### Description of the task
Pictures in the data should be dropped; transcribe exactly the lines from the one that has "坚果黑巧克力【0蔗糖】动物奶油蛋糕" through the one that has "yang merupakan singkatan".

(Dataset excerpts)
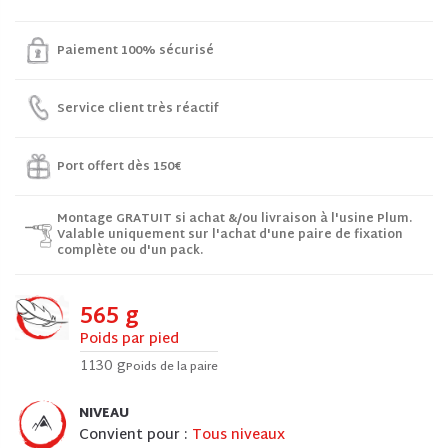
Paiement 100% sécurisé
Service client très réactif
Port offert dès 150€
Montage GRATUIT si achat &/ou livraison à l'usine Plum.
Valable uniquement sur l'achat d'une paire de fixation
complète ou d'un pack.
565 g
Poids par pied
1130 g
Poids de la paire
NIVEAU
Convient pour :
Tous niveaux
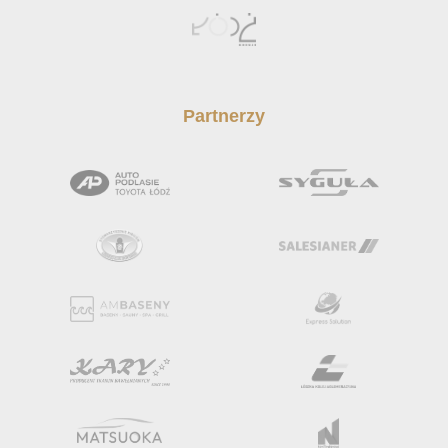
Partnerzy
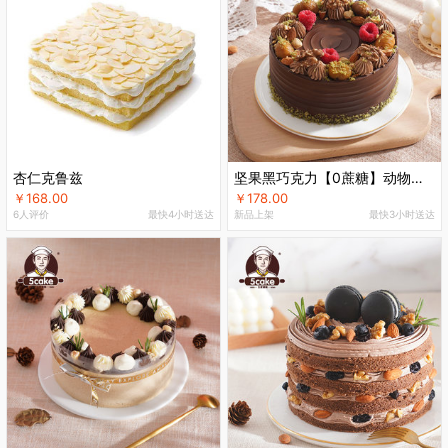
杏仁克鲁兹
坚果黑巧克力【0蔗糖】动物奶油蛋糕
￥168.00
￥178.00
6人评价
最快4小时送达
新品上架
最快3小时送达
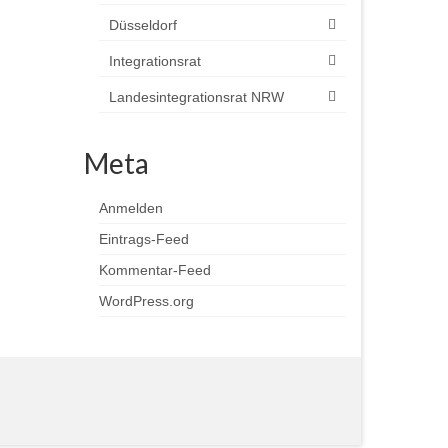
Düsseldorf
Integrationsrat
Landesintegrationsrat NRW
Meta
Anmelden
Eintrags-Feed
Kommentar-Feed
WordPress.org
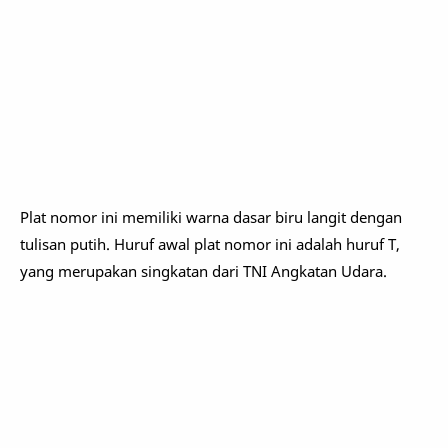
Plat nomor ini memiliki warna dasar biru langit dengan
tulisan putih. Huruf awal plat nomor ini adalah huruf T,
yang merupakan singkatan dari TNI Angkatan Udara.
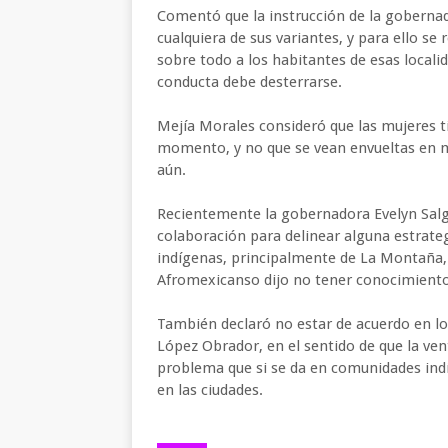
Comentó que la instrucción de la gobernado
cualquiera de sus variantes, y para ello se
sobre todo a los habitantes de esas localid
conducta debe desterrarse.
Mejía Morales consideró que las mujeres ti
momento, y no que se vean envueltas en 
aún.
Recientemente la gobernadora Evelyn Salg
colaboración para delinear alguna estrate
indígenas, principalmente de La Montaña, 
Afromexicanso dijo no tener conocimiento 
También declaró no estar de acuerdo en lo 
López Obrador, en el sentido de que la ven
problema que si se da en comunidades in
en las ciudades.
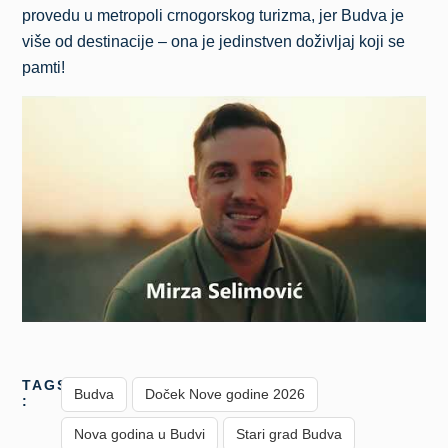
provedu u metropoli crnogorskog turizma, jer Budva je
više od destinacije – ona je jedinstven doživljaj koji se
pamti!
TAGS
Budva
Doček Nove godine 2026
:
Nova godina u Budvi
Stari grad Budva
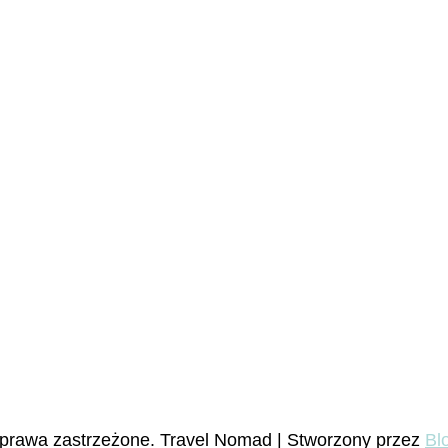
 prawa zastrzeżone.
Travel Nomad | Stworzony przez
Bl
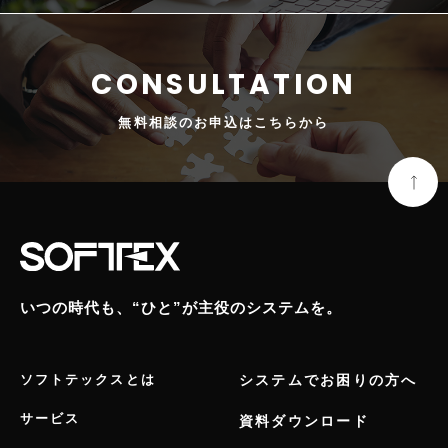
無料相談の
お申込はこちらから
いつの時代も、“ひと”が主役のシステムを。
ソフトテックスとは
システムでお困りの方へ
サービス
資料ダウンロード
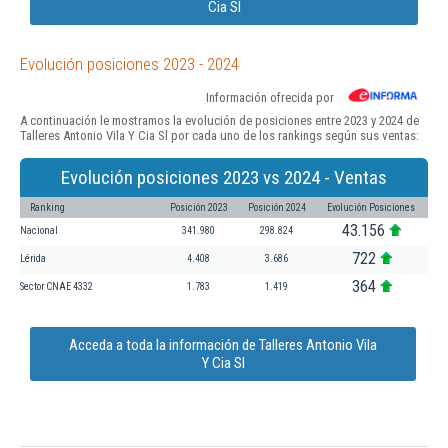
Cia Sl
Evolución posiciones 2023 - 2024
Información ofrecida por
A continuación le mostramos la evolución de posiciones entre 2023 y 2024 de
Talleres Antonio Vila Y Cia Sl por cada uno de los rankings según sus ventas:
Evolución posiciones 2023 vs 2024 - Ventas
Ranking
Posición 2023
Posición 2024
Evolución Posiciones
43.156
Nacional
341.980
298.824
722
Lérida
4.408
3.686
364
Sector CNAE 4332
1.783
1.419
Acceda a toda la información de Talleres Antonio Vila
Y Cia Sl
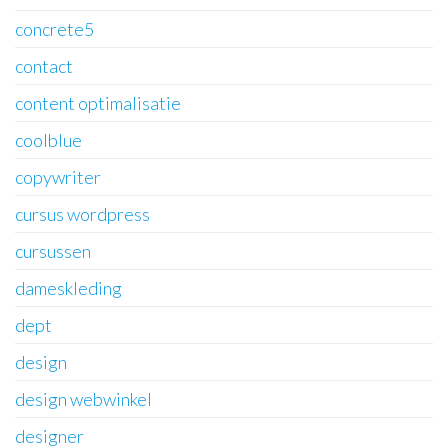
concrete5
contact
content optimalisatie
coolblue
copywriter
cursus wordpress
cursussen
dameskleding
dept
design
design webwinkel
designer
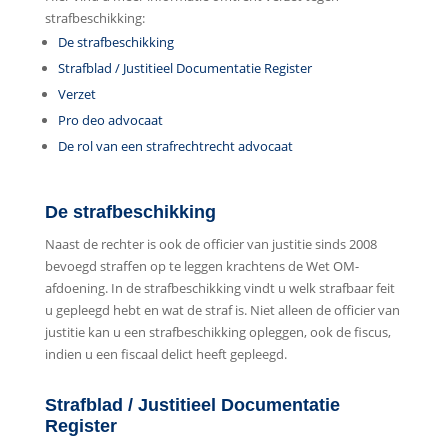
strafbeschikking:
De strafbeschikking
Strafblad / Justitieel Documentatie Register
Verzet
Pro deo advocaat
De rol van een strafrechtrecht advocaat
De strafbeschikking
Naast de rechter is ook de officier van justitie sinds 2008
bevoegd straffen op te leggen krachtens de Wet OM-
afdoening. In de strafbeschikking vindt u welk strafbaar feit
u gepleegd hebt en wat de straf is. Niet alleen de officier van
justitie kan u een strafbeschikking opleggen, ook de fiscus,
indien u een fiscaal delict heeft gepleegd.
Strafblad / Justitieel Documentatie
Register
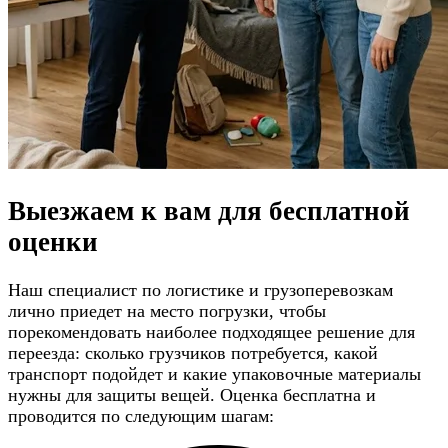
Выезжаем к вам для
бесплатной
оценки
Наш специалист по логистике и грузоперевозкам
лично приедет на место погрузки, чтобы
порекомендовать наиболее подходящее решение для
переезда: сколько грузчиков потребуется, какой
транспорт подойдет и какие упаковочные материалы
нужны для защиты вещей. Оценка бесплатна и
проводится по следующим шагам:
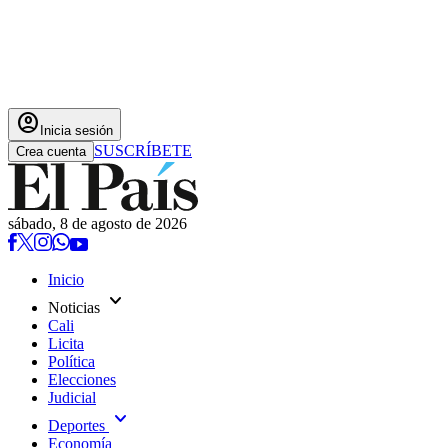
account_circle
Inicia sesión
SUSCRÍBETE
Crea cuenta
sábado, 8 de agosto de 2026
Inicio
expand_more
Noticias
Cali
Licita
Política
Elecciones
Judicial
expand_more
Deportes
Economía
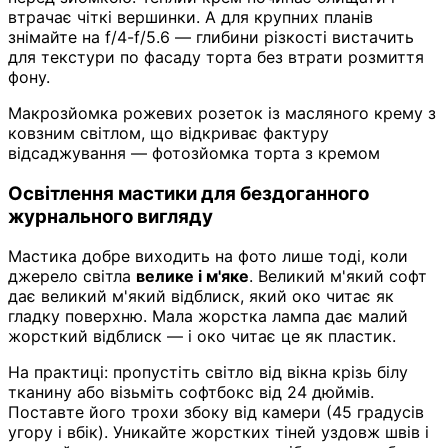
втрачає чіткі вершинки. А для крупних планів
знімайте на f/4-f/5.6 — глибини різкості вистачить
для текстури по фасаду торта без втрати розмиття
фону.
Макрозйомка рожевих розеток із масляного крему з
ковзним світлом, що відкриває фактуру
відсаджування — фотозйомка торта з кремом
Освітлення мастики для бездоганного
журнального вигляду
Мастика добре виходить на фото лише тоді, коли
джерело світла
велике і м'яке
. Великий м'який софт
дає великий м'який відблиск, який око читає як
гладку поверхню. Мала жорстка лампа дає малий
жорсткий відблиск — і око читає це як пластик.
На практиці: пропустіть світло від вікна крізь білу
тканину або візьміть софтбокс від 24 дюймів.
Поставте його трохи збоку від камери (45 градусів
угору і вбік). Уникайте жорстких тіней уздовж швів і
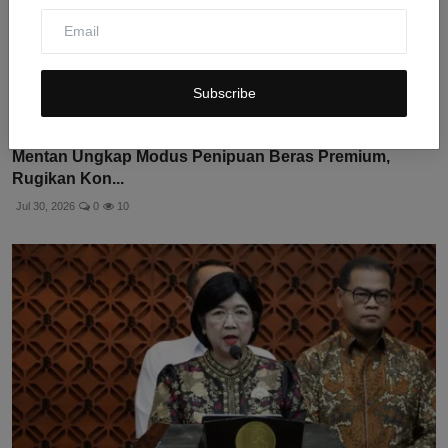
Subscribe
Mentan Ungkap Modus Penipuan Beras Premium,
Rugikan Kon...
Jul 30, 2026
0
10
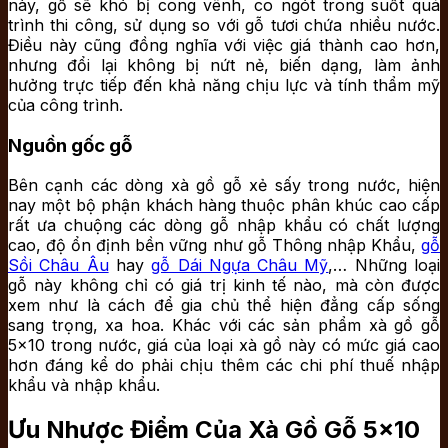
này, gỗ sẽ khó bị cong vênh, co ngót trong suốt quá
trình thi công, sử dụng so với gỗ tươi chứa nhiều nước.
Điều này cũng đồng nghĩa với việc giá thành cao hơn,
nhưng đổi lại không bị nứt nẻ, biến dạng, làm ảnh
hưởng trực tiếp đến khả năng chịu lực và tính thẩm mỹ
của công trình.
Nguồn gốc gỗ
Bên cạnh các dòng xà gồ gỗ xẻ sấy trong nước, hiện
nay một bộ phận khách hàng thuộc phân khúc cao cấp
rất ưa chuộng các dòng gỗ nhập khẩu có chất lượng
cao, độ ổn định bền vững như gỗ Thông nhập Khẩu,
gỗ
Sồi Châu Âu
hay
gỗ Dái Ngựa Châu Mỹ
,… Những loại
gỗ này không chỉ có giá trị kinh tế nào, mà còn được
xem như là cách để gia chủ thể hiện đẳng cấp sống
sang trọng, xa hoa. Khác với các sản phẩm xà gồ gỗ
5×10 trong nước, giá của loại xà gồ này có mức giá cao
hơn đáng kể do phải chịu thêm các chi phí thuế nhập
khẩu và nhập khẩu.
Ưu Nhược Điểm Của Xà Gồ Gỗ 5×10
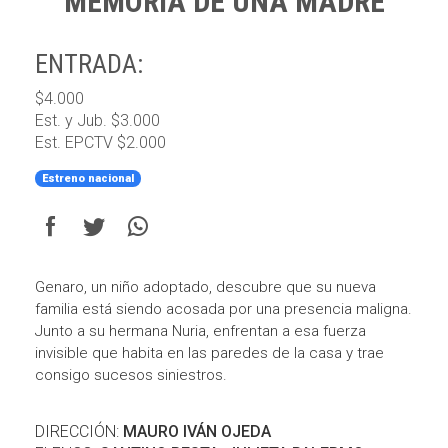
MEMORIA DE UNA MADRE
ENTRADA:
$4.000
Est. y Jub. $3.000
Est. EPCTV $2.000
Estreno nacional
Genaro, un niño adoptado, descubre que su nueva
familia está siendo acosada por una presencia maligna.
Junto a su hermana Nuria, enfrentan a esa fuerza
invisible que habita en las paredes de la casa y trae
consigo sucesos siniestros.
DIRECCIÓN:
MAURO IVÁN OJEDA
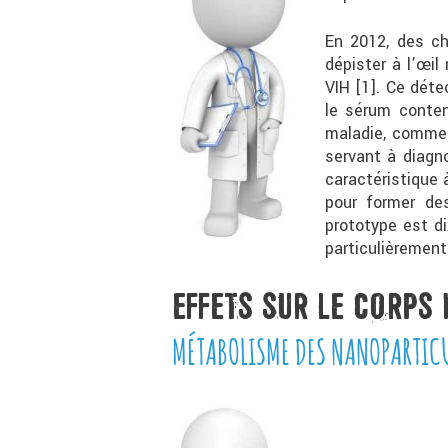
En 2012, des ch
dépister à l’œil
VIH [1]. Ce déte
le sérum conten
maladie, comme 
servant à diagno
caractéristique 
pour former des
prototype est di
particulièrement
EFFETS SUR LE CORPS
MÉTABOLISME DES NANOPARTIC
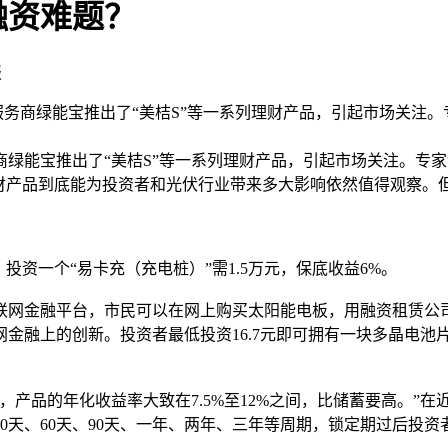
融资难题？
报
务商绿能宝推出了“美桔S”等一系列理财产品，引起市场关注
能宝推出了“美桔S”等一系列理财产品，引起市场关注。专家
理财产品到底能为投资者和光伏行业带来多大影响依然值得观察。
资一个“易卡充（充电桩）”需1.5万元，保底收益6%。
网金融平台，市民可以在网上购买太阳能电板，用融资租赁公司
融上的创新。投资者最低投资16.7元即可拥有一块多晶电池片
产品的年化收益率大致在7.5%至12%之间，比储蓄要高。”在
0天、60天、90天、一年、两年、三年等周期，锁定期过后投资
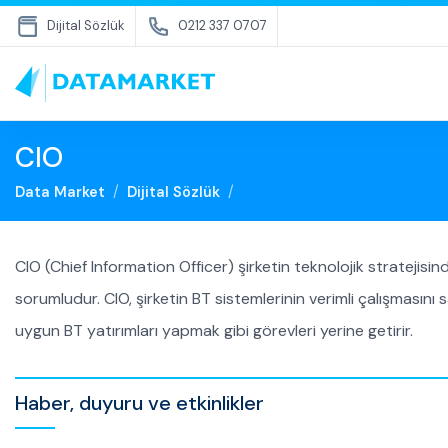
Dijital Sözlük
0212 337 0707
CIO
Data Market
Dijital Sözlük
CIO (Chief Information Officer) şirketin teknolojik stratejisind
sorumludur. CIO, şirketin BT sistemlerinin verimli çalışmasını
uygun BT yatırımları yapmak gibi görevleri yerine getirir.
Haber, duyuru ve etkinlikler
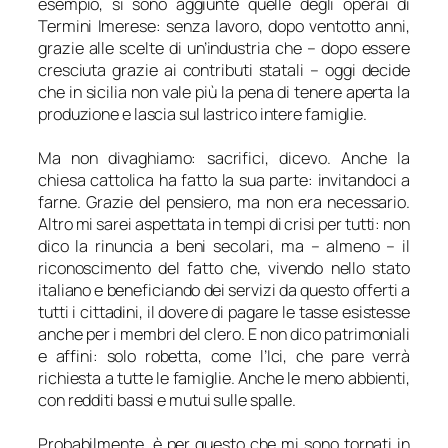
esempio, si sono aggiunte quelle degli operai di
Termini Imerese: senza lavoro, dopo ventotto anni,
grazie alle scelte di un’industria che – dopo essere
cresciuta grazie ai contributi statali – oggi decide
che in sicilia non vale più la pena di tenere aperta la
produzione e lascia sul lastrico intere famiglie.
Ma non divaghiamo: sacrifici, dicevo. Anche la
chiesa cattolica ha fatto la sua parte: invitandoci a
farne. Grazie del pensiero, ma non era necessario.
Altro mi sarei aspettata in tempi di crisi per tutti: non
dico la rinuncia a beni secolari, ma – almeno – il
riconoscimento del fatto che, vivendo nello stato
italiano e beneficiando dei servizi da questo offerti a
tutti i cittadini, il dovere di pagare le tasse esistesse
anche per i membri del clero. E non dico patrimoniali
e affini: solo robetta, come l’Ici, che pare verrà
richiesta a tutte le famiglie. Anche le meno abbienti,
con redditi bassi e mutui sulle spalle.
Probabilmente, è per questo che mi sono tornati in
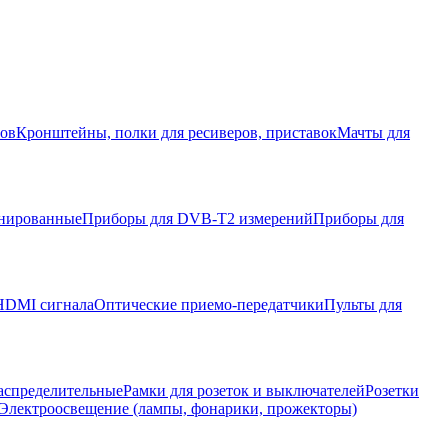
ров
Кронштейны, полки для ресиверов, приставок
Мачты для
нированные
Приборы для DVB-T2 измерений
Приборы для
HDMI сигнала
Оптические приемо-передатчики
Пульты для
аспределительные
Рамки для розеток и выключателей
Розетки
Электроосвещение (лампы, фонарики, прожекторы)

### Answer to this exercise
坚果黑巧克力【0蔗糖】动物奶油蛋糕
￥168.00
￥178.00
6人评价
最快4小时送达
新品上架
最快3小时送达
Düsseldorf
Integrationsrat
Landesintegrationsrat NRW
Meta
Anmelden
Eintrags-Feed
Kommentar-Feed
WordPress.org
Plat nomor ini memiliki warna dasar biru langit dengan
tulisan putih. Huruf awal plat nomor ini adalah huruf T,
yang merupakan singkatan dari TNI Angkatan Udara.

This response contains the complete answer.